◆ Dataset records ◆
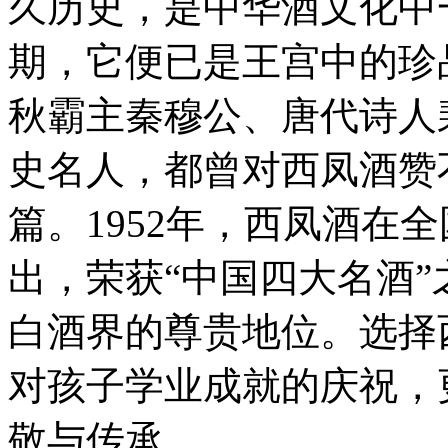
久历史，是中华酒文化中
期，它便已是王宫中的珍
秋霸主秦穆公、唐代诗人
史名人，都曾对西凤酒赞
篇。1952年，西凤酒在
出，荣获“中国四大名酒
白酒界的尊贵地位。选择西
对孩子学业成就的庆祝，
敬与传承。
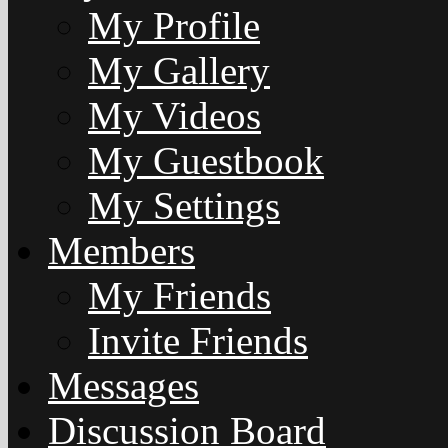
My Profile
My Gallery
My Videos
My Guestbook
My Settings
Members
My Friends
Invite Friends
Messages
Discussion Board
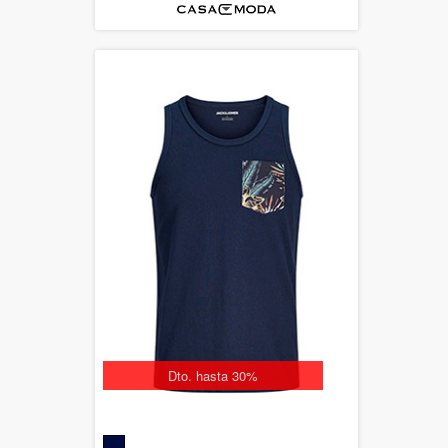
Dto. hasta 30%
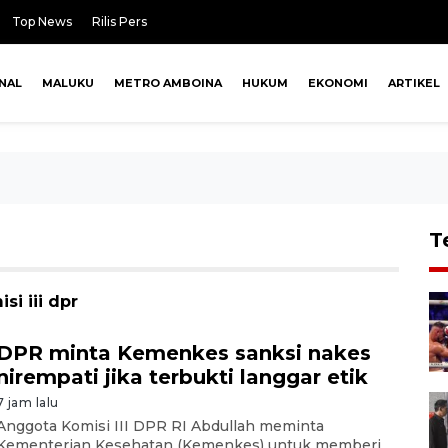
Top News
Rilis Pers
NAL
MALUKU
METRO AMBOINA
HUKUM
EKONOMI
ARTIKEL
T
i iii dpr
DPR minta Kemenkes sanksi nakes
nirempati jika terbukti langgar etik
7 jam lalu
Anggota Komisi III DPR RI Abdullah meminta
Kementerian Kesehatan (Kemenkes) untuk memberi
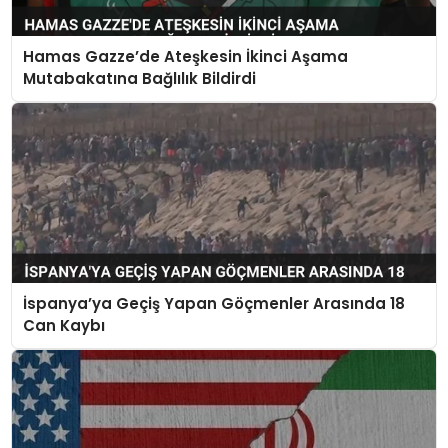
Hamas Gazze’de Ateşkesin İkinci Aşama
Mutabakatına Bağlılık Bildirdi
İspanya’ya Geçiş Yapan Göçmenler Arasında 18
Can Kaybı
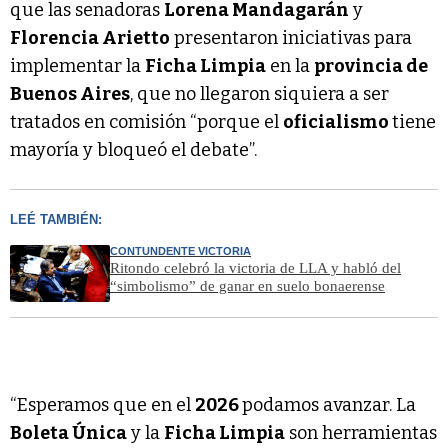
que las senadoras
Lorena Mandagarán
y
Florencia Arietto
presentaron iniciativas para
implementar la
Ficha Limpia
en la
provincia de
Buenos Aires
, que no llegaron siquiera a ser
tratados en comisión “porque el
oficialismo
tiene
mayoría y bloqueó el debate”.
LEÉ TAMBIÉN:
CONTUNDENTE VICTORIA
Ritondo celebró la victoria de LLA y habló del
“simbolismo” de ganar en suelo bonaerense
“Esperamos que en el
2026
podamos avanzar. La
Boleta Única
y la
Ficha Limpia
son herramientas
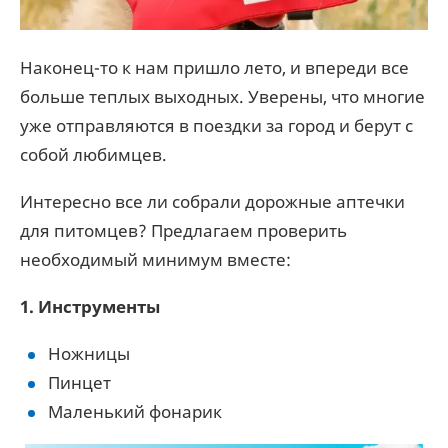
Наконец-то к нам пришло лето, и впереди все
больше теплых выходных. Уверены, что многие
уже отправляются в поездки за город и берут с
собой любимцев.
Интересно все ли собрали дорожные аптечки
для питомцев? Предлагаем проверить
необходимый минимум вместе:
1. Инструменты
Ножницы
Пинцет
Маленький фонарик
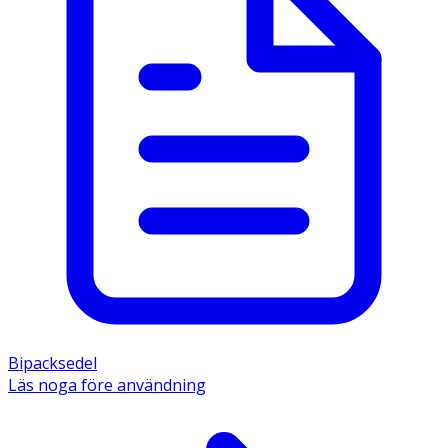
Bipacksedel
Läs noga före användning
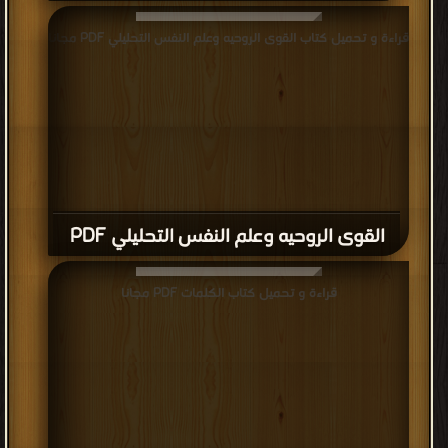
قراءة و تحميل كتاب القوى الروحيه وعلم النفس التحليلي PDF مجانا
القوى الروحيه وعلم النفس التحليلي PDF
قراءة و تحميل كتاب الكلمات PDF مجانا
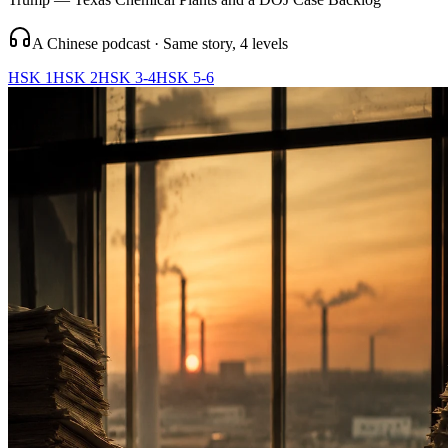
A Chinese podcast · Same story, 4 levels
HSK 1
HSK 2
HSK 3-4
HSK 5-6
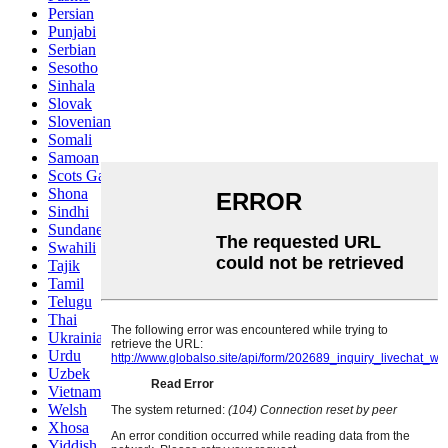
Persian
Punjabi
Serbian
Sesotho
Sinhala
Slovak
Slovenian
Somali
Samoan
Scots Gaelic
Shona
Sindhi
Sundanese
Swahili
Tajik
Tamil
Telugu
Thai
Ukrainian
Urdu
Uzbek
Vietnamese
Welsh
Xhosa
Yiddish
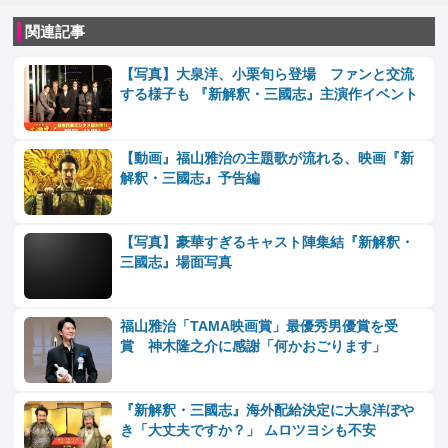
関連記事
【写真】大泉洋、小栗旬ら登場 ファンと交流
する様子も 『新解釈・三國志』主演作イベント
【動画』福山雅治の主題歌が流れる、映画『新
解釈・三國志』予告編
【写真】豪華すぎるキャスト陣集結『新解釈・
三國志』場面写真
福山雅治「TAMA映画賞」最優秀男優賞を受
賞 神木隆之介に感謝「何かおごります」
『新解釈・三國志』海外配給決定に大泉洋ぼや
き「大丈夫ですか？」 ムロツヨシも不安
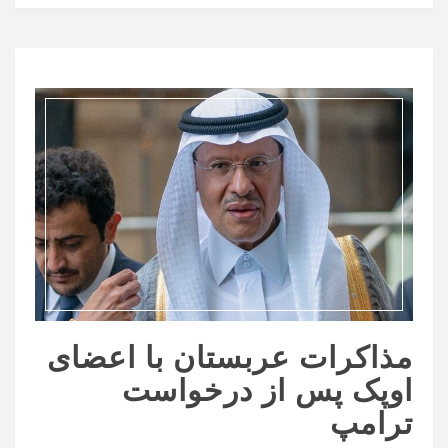
مذاکرات عربستان با اعضای
اوپک پس از درخواست
ترامپ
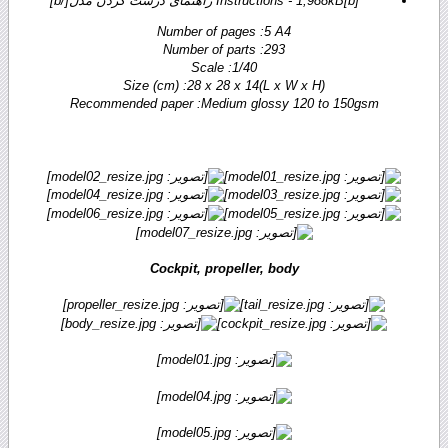
[b]Instructions - 1,988kB راهنمای درست کردن مدل[/b]
Number of pages :5 A4
Number of parts :293
Scale :1/40
Size (cm) :28 x 28 x 14(L x W x H)
Recommended paper :Medium glossy 120 to 150gsm
Cockpit, propeller, body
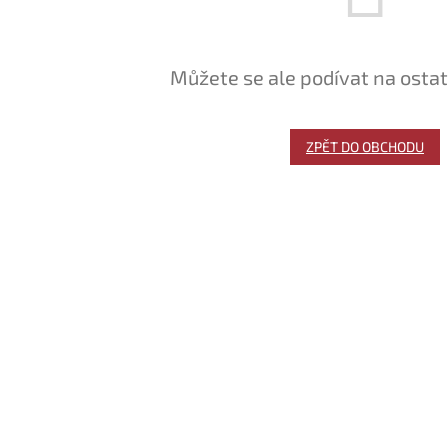
Můžete se ale podívat na ostat
ZPĚT DO OBCHODU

◆ Your instructions ◆
Extract every line of text from the items above that contains the word "قراءة", and reproduce each one in full.

◆ Task output ◆
قراءة و تحميل كتاب القوى الروحيه وعلم النفس التحليلي PDF مجانا
قراءة و تحميل كتاب الكلمات PDF مجانا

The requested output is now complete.